Another area of great controversy is whether a low sodium intake might actually be harmful. Some studies have documented increased cardiovascular events with lower levels of sodium intake, while other large studies have not. Niels Graudal, Senior Consultant in the Department of Rheumatology at Copenhagen University Hospital, presented results from his recently published systematic review that compared studies of low v. usual or usual v. high sodium intake. Low sodium was associated with increased all-cause mortality. Martin O'Donnell, Associate Clinical Professor of Hematology and Thromboembolism at McMaster University, presented soon to be published results from the large Prospective Urban Rural Epidemiological (PURE) cohort study, which has observed a similar J-shaped association with sodium intake and mortality. Dr. Appel questioned whether this association was true, suggesting that more likely explanations are reverse causality (sick patients reducing their food intake overall) or measurement error (underreporting of sodium intake being associated with poorer health behaviors). However, Dr. O'Donnell observed that persons with low sodium intake in these studies are precisely those who are meeting current guidelines for dietary sodium. "It is illogical to say that participants with the lowest measured sodium had implausible levels of intake—and yet recommend that intake level for the whole population," he stated.
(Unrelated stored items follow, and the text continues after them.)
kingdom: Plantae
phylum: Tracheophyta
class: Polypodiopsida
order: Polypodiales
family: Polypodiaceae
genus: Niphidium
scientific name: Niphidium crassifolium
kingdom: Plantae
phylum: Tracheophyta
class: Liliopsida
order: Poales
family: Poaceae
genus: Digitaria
Citing further concerns about low sodium intake, Dr. McCarron pointed to evidence that hyponatremia, even at low levels, is associated with increased mortality. I questioned him as to whether introducing such evidence into the debate over dietary salt in healthy populations is disingenuous. He conceded that physiological evidence is lacking that dietary restriction alone could induce hyponatremia in healthy individuals, and that patients with hyponatremia typically have relevant medical comorbidities and are on sodium-depleting medications such as diuretics. However, he raised the thoughtful point that such patients represent a large subset of the population and are often put in situations where they cannot control their dietary intake, such as when confined to hospital, live-in chronic care facilities, or require caregiver support in their homes. Perhaps the potential for the debate over recommended sodium consumption in healthy populations to have unintended consequences on those with chronic medical conditions does bear further thought and scrutiny.
In the face of all the above conflicting evidence and methodological limitations of studies to date, many of the experts called for—you guessed it—more research. “The presence of uncertainty calls for defining the uncertainty, not for a population-wide experiment” asserted Dr. MaCarron. However, Dr. Appel pointed out that conducting a randomized trial of dietary sodium reduction costs an estimated $25,000 per patient enrolled. So it would seem that compelling evidence that could forge consensus on this issue will not be arriving any time soon. There was one thing that everyone at the conference agreed on: eating too much salt is bad for your health. If only we could figure out just how much is too much.